NTDs result from a failure of the neural tube to close during the fourth week of embryogenesis. NTDs are among the most common of human birth defects, with an overall prevalence of around 0.5–2/1000 pregnancies and frequently result in infant mortality or major health problems in surviving children [81,88,89]. Most human NTDs occur sporadically, with recurrences tending to fit a multifactorial polygenic or oligogenic pattern, rather than either dominant or recessive single gene inheritance with reduced penetrance. In addition to the mutation of the coding sequence, altered transcriptional regulation of these genes has the potential to cause NTDs. A consideration of potential causative factors in human NTDs should, therefore, account for the possibility of deregulation of redox signals [79,90,91]. A direct relationship between antioxidant enzymes and the development of the neural tube is reported. GPx, glutathione S-transferases (GSTs) and copper-zinc super-SOD enzymes are the most important protective systems in humans for NTDs. An impaired responsiveness of the antioxidant enzymes, such as CAT, SOD, GPx, GSTs and glutathione reductase (GR) that play an active role in the detoxification of hydrogen peroxidase, has crucial effects in oxygen-induced embryopathy and may result in neural-tube fails [92,93,94].
HPE is characterized by midline defects of the brain, facial and oral structures. It affects 1 in every 5000–10,000 live births [95]. Many cases of human HPE occur following fetal alcohol exposure or as a result of maternal diabetes both associated with elevated levels of ROS [96,97,98,99]. In other congenital malformations, such as urological and sex disorders, the role of oxidative stress-mediated by ROS has been also proposed [100,101,102,103].
In adverse pre- and perinatal conditions, oxidative stress can also predispose the newborn to a variety of health issues in later life [104]. The fetal programming concept suggests that the intrauterine environment to which a fetus is exposed can have a long-term impact on health after birth. Although the exact mechanisms of fetal programming have not yet been examined, the correlation between intrauterine stress and adverse effects in offspring has been confirmed for diseases such as metabolic dysfunction, type 2 diabetes, cardiovascular disease, neurological disorders, obesity [49,105,106,107,108,109,110,111].
Finally, increased activity of some important antioxidant enzymes (SOD1, CAT and GR) together with decreased GSH levels and higher levels of biomarkers of oxidative damage, such as protein carbonyls, malondialdehyde, allantoin or 8-hydroxydeoxyguanosine has been reported in chromosomal disorders, such as Down’s Syndrome (DS) [112,113,114,115,116,117,118,119,120,121]. In particular, a relationship between oxidative stress and DS clinical expression has been proposed [79].

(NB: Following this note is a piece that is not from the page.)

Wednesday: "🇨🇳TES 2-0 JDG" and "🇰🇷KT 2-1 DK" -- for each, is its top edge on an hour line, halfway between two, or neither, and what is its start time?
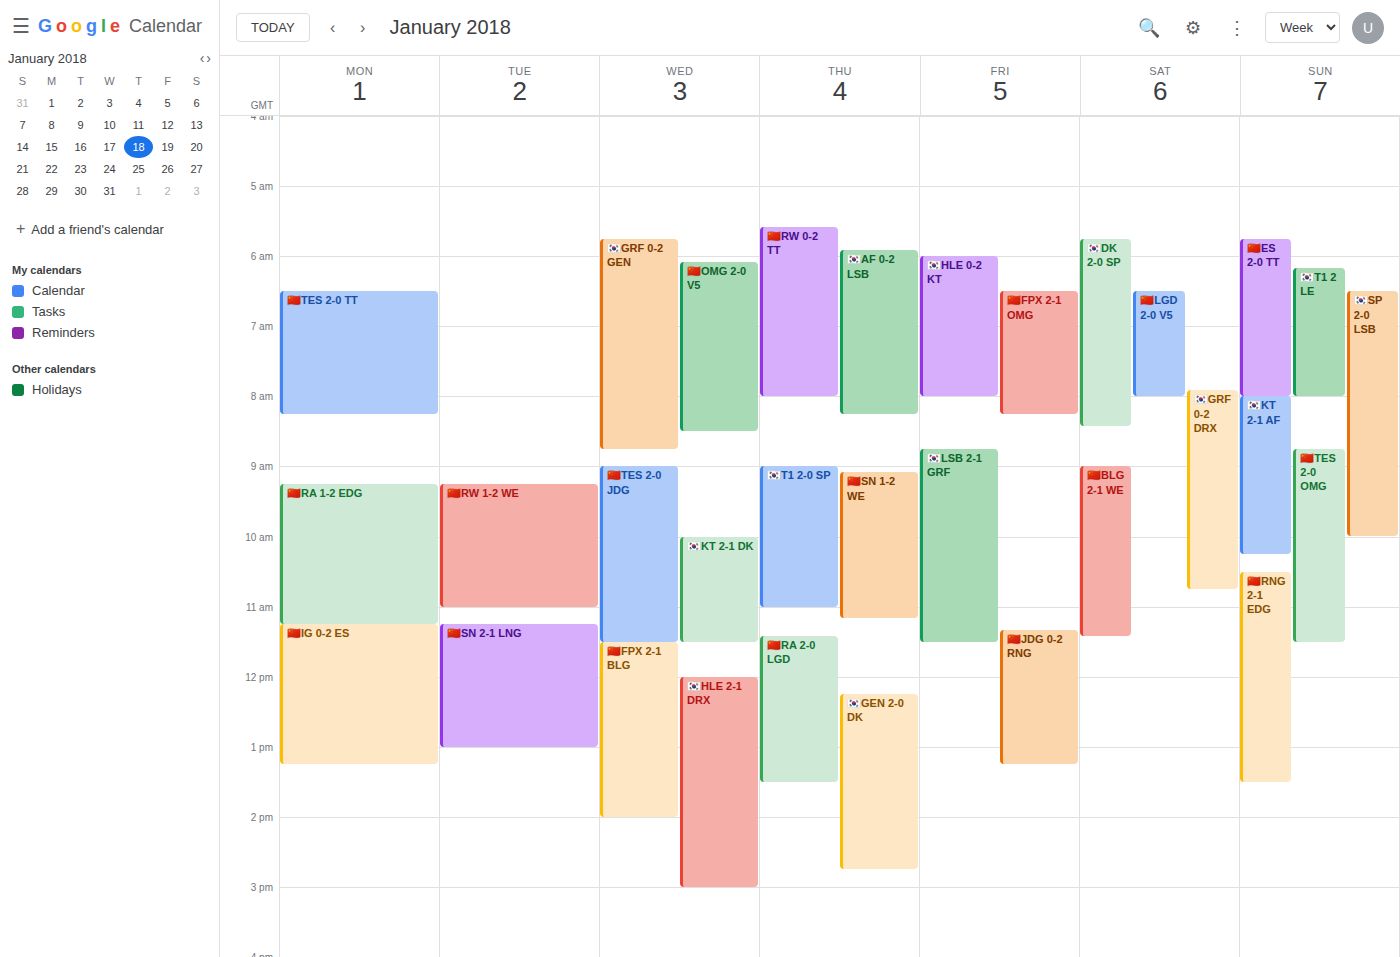
"🇨🇳TES 2-0 JDG": 9:00 AM, exactly on the 9 AM line. "🇰🇷KT 2-1 DK": 10:00 AM, exactly on the 10 AM line."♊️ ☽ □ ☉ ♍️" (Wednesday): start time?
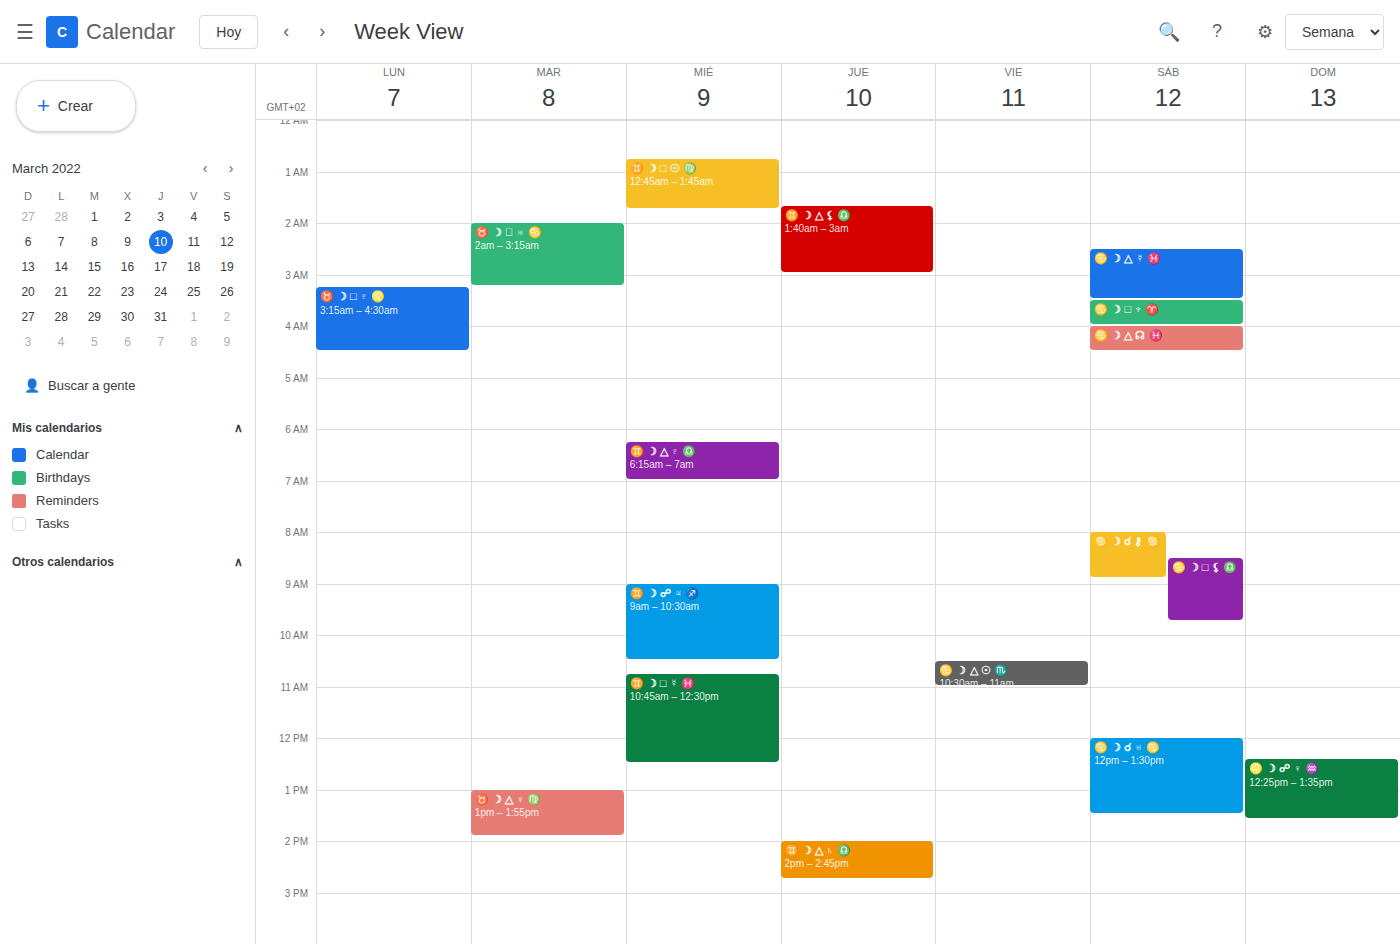
12:45 AM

6. Areas for Future Research

Several drugs with antioxidant properties, such as melatonin, vitamin C, resveratrol, nMitoQ, hydrogen and erythropoietin. These antioxidants exhibit potential beneficial effects in fetal hypoxia. Some of these substances, such as vitamin C and melatonin, are administered during the gestational period, while nMitoQ represents a treatment targeting the placenta. Instead, resveratrol and erythropoietin are used as postnatal treatments. Furthermore, the release of antioxidants through nanoparticles in the placenta may represent a new therapeutic approach that, having as a target exclusively the placenta, can avoid adverse effects on developing offspring. Future studies will be needed before validating the use of these antioxidant treatments in the routine clinical application.
Moreover, the microbiota profile and contaminants, provide a key interface between the mother and the fetal development in pregnancy [122]. The environmental role on the target tissue, including the placenta, fetus and neonate is not fully elucidated and is a target for investigating mechanisms of fetal programming [123].
The role of the endocrine receptor, such as glucocorticoid receptor isoforms, on the response to stress, has been proposed [124]. However, the potential role of these receptors in adapting to the maternal environment and regulating fetal growth is still to be explored in future research. Recently, the effect on the immune response, inflammation and oxidative stress of stem cells, such as Mesenchymal Stromal Cells (MSCs) has been reported also during pregnancy conditions [125]. Further experimental and clinical investigations are mandatory to define the emerging therapeutic potential of MSCs on the prevention of placental oxidative stress and/or treatment of prenatal hypoxia.
Furthermore, early detection of oxidative stress markers may be also considered as a crucial point for a better knowledge of the regulation of gene expression under hypoxic conditions, in order to identify new targets and possible treatments [126].
Epigenetic processes act in a cell-specific, temporally regulated manner to direct development, differentiation, organogenesis and related processes [127]. The hypoxia-induced epigenetic modifications may be implicated in fetal metabolic programming, congenital malformations and chronic diseases in future life [128]. It is hoped that future research will provide insights at the molecular level into these hypoxia-induced epigenetic mechanisms and clinical problems, in order to detect the development of preventive and intervention strategies to combat the epigenetic disorders and associated disease [129,130].
Progress in this area of research could benefit from integrated analyses combining knowledge gained from studies of human cohorts, animal models and cell systems, to promote an understanding of children’s health and illness.

7. Conclusions

This review provides an overview of animal models commonly used in order to evaluate the effects of oxidative stress induced by placental hypoxia on the development of the fetus. The in vivo models employed the exposure of pregnant animals to different concentrations of O2 in hypoxic chambers and the vascular clamping of the uterine artery. These animal models showed increased ROS levels induced by fetal hypoxia with consequent predispose the newborn to congenital malformation and/or pathological conditions in later life.
Additionally, we considered the efficacy of novel therapeutic approaches in preclinical studies. To date, the most used antioxidant agents are melatonin, vitamin C, resveratrol, hydrogen, erythropoietin, MitoQ. Specifically, the release of antioxidants through nanoparticles in the placenta may represent a new therapeutic approach that could avoid adverse effects on developing offspring.

Author Contributions

Conceptualization, V.C., G.P. and E.M.; writing—original draft preparation, S.S. and V.C.; writing—review and editing, P.B. and E.M.; funding acquisition, P.B. All authors have read and agreed to the published version of the manuscript.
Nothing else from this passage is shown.